SOURCE RECORDS:
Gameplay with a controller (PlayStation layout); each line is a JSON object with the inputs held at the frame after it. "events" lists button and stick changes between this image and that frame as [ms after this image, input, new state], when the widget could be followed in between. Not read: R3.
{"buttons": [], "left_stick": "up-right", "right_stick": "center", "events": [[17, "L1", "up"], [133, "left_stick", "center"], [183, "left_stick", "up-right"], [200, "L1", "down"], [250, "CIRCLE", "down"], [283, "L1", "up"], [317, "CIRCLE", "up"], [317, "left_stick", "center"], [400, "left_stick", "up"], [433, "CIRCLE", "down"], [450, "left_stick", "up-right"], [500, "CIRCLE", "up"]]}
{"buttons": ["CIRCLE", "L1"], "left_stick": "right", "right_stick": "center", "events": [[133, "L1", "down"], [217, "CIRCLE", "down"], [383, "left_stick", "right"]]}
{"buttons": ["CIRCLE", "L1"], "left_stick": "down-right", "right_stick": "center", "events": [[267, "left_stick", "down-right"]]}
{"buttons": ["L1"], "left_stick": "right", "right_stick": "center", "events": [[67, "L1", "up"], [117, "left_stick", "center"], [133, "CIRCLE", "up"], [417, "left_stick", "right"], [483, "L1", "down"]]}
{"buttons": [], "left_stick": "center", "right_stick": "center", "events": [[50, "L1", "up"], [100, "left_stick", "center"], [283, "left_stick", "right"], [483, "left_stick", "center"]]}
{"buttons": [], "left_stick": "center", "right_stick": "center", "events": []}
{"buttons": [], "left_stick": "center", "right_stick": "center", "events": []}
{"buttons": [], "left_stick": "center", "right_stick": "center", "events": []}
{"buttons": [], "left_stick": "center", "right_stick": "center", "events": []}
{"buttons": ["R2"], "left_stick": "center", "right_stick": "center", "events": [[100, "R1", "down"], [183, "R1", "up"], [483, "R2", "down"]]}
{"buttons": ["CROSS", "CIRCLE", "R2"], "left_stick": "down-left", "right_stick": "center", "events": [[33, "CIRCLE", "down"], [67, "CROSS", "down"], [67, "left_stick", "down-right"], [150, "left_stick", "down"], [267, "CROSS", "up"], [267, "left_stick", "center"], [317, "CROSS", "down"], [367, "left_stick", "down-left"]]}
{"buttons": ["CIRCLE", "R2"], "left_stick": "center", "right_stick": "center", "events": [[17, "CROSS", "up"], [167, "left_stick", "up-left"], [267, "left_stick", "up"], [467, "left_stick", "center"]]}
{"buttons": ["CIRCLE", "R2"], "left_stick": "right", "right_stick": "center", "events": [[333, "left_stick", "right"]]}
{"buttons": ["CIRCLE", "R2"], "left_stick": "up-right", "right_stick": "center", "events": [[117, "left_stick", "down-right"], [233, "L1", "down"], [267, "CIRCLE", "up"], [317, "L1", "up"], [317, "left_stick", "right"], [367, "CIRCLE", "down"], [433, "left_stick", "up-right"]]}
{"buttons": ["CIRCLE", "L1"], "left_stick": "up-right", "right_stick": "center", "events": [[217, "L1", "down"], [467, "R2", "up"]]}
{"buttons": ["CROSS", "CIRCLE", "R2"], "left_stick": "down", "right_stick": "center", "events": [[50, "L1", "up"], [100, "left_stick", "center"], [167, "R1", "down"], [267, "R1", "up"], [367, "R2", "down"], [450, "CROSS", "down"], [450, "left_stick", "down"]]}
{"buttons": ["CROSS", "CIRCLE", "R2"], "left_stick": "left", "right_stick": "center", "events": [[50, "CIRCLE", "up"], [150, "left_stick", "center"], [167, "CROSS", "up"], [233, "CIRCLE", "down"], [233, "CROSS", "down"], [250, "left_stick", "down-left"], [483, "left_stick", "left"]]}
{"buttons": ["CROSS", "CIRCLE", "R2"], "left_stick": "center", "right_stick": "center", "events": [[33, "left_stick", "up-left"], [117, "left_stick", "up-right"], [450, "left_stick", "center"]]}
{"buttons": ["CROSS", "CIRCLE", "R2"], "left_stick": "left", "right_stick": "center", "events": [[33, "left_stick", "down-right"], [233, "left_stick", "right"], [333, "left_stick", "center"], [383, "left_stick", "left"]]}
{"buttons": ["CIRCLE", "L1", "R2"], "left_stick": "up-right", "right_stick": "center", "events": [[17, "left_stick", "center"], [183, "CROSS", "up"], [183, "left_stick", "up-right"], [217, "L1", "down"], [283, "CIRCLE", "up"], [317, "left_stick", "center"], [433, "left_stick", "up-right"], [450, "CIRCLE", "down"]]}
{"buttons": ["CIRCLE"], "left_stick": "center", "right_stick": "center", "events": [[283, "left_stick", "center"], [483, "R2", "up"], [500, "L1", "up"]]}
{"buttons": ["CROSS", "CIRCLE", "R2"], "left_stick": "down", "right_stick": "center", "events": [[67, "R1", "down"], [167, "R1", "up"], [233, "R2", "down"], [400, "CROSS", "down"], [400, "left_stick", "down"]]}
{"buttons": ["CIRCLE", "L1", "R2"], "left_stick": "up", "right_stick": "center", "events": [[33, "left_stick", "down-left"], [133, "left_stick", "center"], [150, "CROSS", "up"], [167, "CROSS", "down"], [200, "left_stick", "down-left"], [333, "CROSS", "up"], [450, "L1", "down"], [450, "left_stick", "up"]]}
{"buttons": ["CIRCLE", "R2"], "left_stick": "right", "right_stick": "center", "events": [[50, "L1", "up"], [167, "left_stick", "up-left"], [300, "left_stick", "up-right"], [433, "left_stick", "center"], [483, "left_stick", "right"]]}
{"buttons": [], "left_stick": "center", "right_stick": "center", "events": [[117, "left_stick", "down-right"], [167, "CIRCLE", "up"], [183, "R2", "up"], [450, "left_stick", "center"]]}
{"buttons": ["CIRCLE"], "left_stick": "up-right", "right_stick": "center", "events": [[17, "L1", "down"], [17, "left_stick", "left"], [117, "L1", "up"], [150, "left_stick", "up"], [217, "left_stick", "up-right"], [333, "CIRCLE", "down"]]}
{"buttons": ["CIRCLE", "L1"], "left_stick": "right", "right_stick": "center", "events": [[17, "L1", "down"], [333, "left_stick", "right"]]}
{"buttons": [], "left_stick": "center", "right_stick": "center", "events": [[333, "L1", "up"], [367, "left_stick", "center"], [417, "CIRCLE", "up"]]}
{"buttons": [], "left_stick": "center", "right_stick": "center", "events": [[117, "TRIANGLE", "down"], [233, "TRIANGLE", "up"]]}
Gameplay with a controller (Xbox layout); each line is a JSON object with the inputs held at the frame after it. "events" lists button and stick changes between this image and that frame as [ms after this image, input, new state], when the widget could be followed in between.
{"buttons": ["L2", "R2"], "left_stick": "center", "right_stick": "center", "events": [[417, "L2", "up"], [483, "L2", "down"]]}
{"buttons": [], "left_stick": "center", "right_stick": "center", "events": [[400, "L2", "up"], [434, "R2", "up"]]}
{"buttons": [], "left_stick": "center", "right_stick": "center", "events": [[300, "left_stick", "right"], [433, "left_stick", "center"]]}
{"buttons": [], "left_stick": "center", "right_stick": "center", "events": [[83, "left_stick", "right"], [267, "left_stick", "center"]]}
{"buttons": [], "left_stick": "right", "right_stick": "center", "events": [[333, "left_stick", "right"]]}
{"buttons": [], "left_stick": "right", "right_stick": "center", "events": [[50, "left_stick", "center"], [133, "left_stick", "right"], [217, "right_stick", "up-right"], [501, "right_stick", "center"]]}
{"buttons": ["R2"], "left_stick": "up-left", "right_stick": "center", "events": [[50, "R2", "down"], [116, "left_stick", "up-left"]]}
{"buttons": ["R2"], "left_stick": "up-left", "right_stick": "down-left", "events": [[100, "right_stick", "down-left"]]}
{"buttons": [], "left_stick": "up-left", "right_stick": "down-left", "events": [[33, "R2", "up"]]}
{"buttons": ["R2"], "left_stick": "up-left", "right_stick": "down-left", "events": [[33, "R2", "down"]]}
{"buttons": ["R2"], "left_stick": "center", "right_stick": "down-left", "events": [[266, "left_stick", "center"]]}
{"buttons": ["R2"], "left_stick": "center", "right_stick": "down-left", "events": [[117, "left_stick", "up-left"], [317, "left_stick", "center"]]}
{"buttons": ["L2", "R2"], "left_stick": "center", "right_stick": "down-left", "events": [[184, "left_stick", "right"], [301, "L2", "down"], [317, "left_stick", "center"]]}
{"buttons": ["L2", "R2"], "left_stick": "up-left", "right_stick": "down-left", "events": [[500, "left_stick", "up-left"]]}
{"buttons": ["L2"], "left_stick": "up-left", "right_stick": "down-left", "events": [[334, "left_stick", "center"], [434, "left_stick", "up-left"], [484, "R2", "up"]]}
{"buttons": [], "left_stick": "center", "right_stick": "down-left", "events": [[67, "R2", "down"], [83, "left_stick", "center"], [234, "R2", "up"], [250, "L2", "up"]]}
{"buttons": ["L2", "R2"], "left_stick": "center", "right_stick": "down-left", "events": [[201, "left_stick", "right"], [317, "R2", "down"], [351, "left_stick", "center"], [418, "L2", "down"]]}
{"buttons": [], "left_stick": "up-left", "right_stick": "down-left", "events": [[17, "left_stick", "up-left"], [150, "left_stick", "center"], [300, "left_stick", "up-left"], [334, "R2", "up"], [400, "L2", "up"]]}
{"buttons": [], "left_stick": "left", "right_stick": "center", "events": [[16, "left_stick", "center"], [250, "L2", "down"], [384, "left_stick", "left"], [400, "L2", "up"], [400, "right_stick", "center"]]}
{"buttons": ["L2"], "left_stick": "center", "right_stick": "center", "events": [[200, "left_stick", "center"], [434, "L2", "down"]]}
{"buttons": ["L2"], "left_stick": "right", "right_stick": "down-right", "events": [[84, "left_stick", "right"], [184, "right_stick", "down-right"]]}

ACTIVITY: Go line by line through the material above and return each one that includes "lists".

EXERCISE RESPONSE:
Gameplay with a controller (PlayStation layout); each line is a JSON object with the inputs held at the frame after it. "events" lists button and stick changes between this image and that frame as [ms after this image, input, new state], when the widget could be followed in between. Not read: R3.
Gameplay with a controller (Xbox layout); each line is a JSON object with the inputs held at the frame after it. "events" lists button and stick changes between this image and that frame as [ms after this image, input, new state], when the widget could be followed in between.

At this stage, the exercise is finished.